What is being asked: Return, unchanged, the lines of the records below that fall between the line containing "scientific name: Chrysanthia geniculata" and the line containing "genus: Halysidota", inclusive.

[Stored data entries]
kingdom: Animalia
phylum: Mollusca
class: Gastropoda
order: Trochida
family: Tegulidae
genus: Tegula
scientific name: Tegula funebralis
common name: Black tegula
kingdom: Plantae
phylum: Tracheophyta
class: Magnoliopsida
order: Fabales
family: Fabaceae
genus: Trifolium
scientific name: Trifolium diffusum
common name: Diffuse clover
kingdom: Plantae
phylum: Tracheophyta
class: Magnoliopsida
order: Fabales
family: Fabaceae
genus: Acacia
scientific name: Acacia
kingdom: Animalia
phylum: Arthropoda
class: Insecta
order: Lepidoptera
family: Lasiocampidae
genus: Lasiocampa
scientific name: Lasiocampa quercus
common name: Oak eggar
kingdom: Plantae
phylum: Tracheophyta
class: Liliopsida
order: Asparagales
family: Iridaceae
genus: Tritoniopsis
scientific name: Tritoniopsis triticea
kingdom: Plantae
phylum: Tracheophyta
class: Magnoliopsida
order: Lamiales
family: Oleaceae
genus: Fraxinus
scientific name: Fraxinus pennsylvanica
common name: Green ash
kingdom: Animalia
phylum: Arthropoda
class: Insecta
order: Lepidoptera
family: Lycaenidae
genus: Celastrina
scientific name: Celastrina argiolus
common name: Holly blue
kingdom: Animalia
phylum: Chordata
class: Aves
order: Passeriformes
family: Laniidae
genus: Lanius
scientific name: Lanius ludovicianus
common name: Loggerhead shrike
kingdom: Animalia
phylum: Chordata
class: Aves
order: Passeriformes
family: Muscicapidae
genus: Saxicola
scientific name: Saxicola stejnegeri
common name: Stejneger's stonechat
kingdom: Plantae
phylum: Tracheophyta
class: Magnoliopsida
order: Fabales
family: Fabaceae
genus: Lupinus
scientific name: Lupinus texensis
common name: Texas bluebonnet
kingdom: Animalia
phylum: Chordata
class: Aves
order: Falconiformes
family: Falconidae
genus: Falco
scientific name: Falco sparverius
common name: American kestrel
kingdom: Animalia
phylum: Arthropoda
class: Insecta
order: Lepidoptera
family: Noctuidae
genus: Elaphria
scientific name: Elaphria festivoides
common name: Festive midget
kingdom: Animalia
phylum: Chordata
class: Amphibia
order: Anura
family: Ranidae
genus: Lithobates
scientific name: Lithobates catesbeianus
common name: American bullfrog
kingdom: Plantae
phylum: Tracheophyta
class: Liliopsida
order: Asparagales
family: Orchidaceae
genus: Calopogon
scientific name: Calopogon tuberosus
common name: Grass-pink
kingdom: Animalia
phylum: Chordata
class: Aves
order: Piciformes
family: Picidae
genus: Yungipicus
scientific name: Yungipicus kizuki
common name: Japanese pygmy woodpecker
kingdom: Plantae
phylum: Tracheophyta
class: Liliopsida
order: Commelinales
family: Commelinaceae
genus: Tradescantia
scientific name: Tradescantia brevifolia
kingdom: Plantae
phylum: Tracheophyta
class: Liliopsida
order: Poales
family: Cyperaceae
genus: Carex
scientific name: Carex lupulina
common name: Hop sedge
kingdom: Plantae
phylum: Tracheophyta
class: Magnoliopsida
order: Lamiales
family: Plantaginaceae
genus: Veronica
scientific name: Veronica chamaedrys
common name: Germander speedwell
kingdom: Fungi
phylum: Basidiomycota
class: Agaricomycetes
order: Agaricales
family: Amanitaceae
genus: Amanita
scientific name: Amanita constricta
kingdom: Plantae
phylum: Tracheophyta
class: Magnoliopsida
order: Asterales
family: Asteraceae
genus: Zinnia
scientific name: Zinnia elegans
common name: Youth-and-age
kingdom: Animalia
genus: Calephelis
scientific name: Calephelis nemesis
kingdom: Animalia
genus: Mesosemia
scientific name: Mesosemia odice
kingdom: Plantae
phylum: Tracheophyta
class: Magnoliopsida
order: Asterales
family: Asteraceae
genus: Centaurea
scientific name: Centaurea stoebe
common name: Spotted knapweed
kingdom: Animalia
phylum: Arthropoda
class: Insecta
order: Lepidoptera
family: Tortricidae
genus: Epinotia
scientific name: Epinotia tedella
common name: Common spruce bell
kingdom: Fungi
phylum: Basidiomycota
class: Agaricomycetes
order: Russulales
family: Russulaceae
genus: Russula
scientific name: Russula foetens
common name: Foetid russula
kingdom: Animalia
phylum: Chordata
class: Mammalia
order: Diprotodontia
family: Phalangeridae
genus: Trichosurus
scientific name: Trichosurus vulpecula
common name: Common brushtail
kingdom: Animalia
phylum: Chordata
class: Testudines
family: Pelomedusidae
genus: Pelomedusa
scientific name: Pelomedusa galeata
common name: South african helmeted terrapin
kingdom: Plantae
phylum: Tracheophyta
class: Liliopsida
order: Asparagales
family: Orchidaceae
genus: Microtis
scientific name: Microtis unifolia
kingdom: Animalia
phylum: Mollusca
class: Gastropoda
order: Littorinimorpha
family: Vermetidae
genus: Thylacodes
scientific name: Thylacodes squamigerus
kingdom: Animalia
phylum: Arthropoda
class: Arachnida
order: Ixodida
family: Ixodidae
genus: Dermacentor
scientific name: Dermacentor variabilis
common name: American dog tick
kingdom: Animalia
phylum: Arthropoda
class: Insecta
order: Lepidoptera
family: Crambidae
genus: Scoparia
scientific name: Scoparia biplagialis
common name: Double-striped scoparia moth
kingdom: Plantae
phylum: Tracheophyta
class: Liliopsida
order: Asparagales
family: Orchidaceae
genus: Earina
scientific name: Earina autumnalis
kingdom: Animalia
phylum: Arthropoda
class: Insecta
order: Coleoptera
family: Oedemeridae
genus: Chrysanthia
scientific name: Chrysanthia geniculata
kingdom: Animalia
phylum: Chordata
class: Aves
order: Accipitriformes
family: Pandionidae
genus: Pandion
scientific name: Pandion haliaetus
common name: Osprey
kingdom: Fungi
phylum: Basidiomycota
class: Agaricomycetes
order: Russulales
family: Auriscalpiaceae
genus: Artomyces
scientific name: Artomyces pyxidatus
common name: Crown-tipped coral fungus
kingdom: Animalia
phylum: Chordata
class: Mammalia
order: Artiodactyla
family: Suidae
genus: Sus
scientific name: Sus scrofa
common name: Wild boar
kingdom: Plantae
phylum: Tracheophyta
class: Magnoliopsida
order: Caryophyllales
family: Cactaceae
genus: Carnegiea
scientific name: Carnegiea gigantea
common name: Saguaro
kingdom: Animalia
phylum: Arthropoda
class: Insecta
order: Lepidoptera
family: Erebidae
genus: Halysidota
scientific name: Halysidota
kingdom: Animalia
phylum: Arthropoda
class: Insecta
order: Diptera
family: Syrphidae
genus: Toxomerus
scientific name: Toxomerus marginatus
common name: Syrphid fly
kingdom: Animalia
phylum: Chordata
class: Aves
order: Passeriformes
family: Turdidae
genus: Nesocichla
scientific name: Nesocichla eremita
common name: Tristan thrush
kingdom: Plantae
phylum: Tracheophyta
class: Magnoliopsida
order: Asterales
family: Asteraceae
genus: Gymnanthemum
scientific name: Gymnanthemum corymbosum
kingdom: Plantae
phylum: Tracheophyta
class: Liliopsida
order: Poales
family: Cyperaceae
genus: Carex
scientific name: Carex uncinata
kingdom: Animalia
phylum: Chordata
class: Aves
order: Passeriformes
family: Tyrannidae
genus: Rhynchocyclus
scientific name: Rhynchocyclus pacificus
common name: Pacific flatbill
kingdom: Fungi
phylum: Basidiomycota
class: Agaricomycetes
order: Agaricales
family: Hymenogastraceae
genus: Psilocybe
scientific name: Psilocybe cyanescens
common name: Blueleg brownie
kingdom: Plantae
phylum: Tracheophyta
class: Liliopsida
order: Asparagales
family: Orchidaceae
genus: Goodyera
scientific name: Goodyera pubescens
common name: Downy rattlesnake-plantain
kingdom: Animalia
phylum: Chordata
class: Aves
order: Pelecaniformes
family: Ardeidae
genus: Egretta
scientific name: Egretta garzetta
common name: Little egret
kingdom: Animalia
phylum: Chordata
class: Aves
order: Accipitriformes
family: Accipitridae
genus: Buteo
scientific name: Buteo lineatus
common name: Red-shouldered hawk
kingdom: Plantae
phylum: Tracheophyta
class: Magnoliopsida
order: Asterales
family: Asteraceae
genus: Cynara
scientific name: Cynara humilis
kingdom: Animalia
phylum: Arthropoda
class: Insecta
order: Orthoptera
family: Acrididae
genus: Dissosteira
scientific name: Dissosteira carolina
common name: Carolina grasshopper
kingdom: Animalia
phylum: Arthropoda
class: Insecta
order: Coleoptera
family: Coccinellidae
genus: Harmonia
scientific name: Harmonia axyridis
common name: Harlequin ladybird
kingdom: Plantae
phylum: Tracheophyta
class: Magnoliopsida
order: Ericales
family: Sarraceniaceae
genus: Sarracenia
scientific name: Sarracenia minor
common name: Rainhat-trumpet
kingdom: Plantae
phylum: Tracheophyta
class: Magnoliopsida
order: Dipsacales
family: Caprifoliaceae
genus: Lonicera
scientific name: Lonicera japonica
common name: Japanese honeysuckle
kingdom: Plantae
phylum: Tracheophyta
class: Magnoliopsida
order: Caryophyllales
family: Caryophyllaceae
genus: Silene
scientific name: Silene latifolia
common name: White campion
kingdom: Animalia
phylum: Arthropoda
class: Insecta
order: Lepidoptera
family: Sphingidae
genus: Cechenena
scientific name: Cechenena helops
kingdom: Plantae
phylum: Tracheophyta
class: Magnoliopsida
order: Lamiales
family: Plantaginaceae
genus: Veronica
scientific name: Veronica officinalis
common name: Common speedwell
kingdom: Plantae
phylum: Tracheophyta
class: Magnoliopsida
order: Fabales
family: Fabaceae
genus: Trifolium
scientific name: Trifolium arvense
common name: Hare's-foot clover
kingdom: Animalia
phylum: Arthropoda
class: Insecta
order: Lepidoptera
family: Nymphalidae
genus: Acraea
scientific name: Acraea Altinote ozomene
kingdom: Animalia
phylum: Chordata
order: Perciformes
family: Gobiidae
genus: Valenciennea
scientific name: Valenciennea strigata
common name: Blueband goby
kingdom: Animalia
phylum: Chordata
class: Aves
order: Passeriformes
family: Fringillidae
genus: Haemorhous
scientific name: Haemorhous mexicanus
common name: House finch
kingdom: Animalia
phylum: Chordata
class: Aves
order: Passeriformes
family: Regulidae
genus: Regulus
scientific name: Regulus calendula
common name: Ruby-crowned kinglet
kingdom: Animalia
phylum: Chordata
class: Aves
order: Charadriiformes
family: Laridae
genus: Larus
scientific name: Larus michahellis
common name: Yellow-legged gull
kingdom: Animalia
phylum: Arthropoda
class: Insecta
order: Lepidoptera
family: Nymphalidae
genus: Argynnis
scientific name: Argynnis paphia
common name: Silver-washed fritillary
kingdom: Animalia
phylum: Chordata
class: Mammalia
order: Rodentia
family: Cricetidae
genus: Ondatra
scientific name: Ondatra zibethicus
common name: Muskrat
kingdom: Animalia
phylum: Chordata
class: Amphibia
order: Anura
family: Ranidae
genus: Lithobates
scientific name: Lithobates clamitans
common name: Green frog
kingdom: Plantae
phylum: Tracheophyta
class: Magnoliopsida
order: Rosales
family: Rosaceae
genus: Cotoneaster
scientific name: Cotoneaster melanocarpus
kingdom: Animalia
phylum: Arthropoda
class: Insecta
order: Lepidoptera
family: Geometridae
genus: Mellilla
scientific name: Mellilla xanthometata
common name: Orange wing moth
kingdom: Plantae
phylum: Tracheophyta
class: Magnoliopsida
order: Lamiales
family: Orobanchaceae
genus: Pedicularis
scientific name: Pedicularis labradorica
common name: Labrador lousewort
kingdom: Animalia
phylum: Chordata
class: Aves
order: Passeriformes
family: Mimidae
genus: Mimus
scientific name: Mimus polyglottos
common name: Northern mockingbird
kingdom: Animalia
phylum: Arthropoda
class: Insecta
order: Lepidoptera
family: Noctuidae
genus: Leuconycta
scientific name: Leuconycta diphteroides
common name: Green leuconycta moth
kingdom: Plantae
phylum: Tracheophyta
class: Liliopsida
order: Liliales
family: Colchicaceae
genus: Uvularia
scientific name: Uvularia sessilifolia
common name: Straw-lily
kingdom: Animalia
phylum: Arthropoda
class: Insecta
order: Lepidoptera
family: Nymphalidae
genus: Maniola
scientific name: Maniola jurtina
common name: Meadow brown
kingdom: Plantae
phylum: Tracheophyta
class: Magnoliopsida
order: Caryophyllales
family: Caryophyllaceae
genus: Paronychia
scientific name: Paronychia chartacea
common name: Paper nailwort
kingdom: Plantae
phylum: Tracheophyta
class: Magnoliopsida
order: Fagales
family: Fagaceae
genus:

Final answer:
scientific name: Chrysanthia geniculata
kingdom: Animalia
phylum: Chordata
class: Aves
order: Accipitriformes
family: Pandionidae
genus: Pandion
scientific name: Pandion haliaetus
common name: Osprey
kingdom: Fungi
phylum: Basidiomycota
class: Agaricomycetes
order: Russulales
family: Auriscalpiaceae
genus: Artomyces
scientific name: Artomyces pyxidatus
common name: Crown-tipped coral fungus
kingdom: Animalia
phylum: Chordata
class: Mammalia
order: Artiodactyla
family: Suidae
genus: Sus
scientific name: Sus scrofa
common name: Wild boar
kingdom: Plantae
phylum: Tracheophyta
class: Magnoliopsida
order: Caryophyllales
family: Cactaceae
genus: Carnegiea
scientific name: Carnegiea gigantea
common name: Saguaro
kingdom: Animalia
phylum: Arthropoda
class: Insecta
order: Lepidoptera
family: Erebidae
genus: Halysidota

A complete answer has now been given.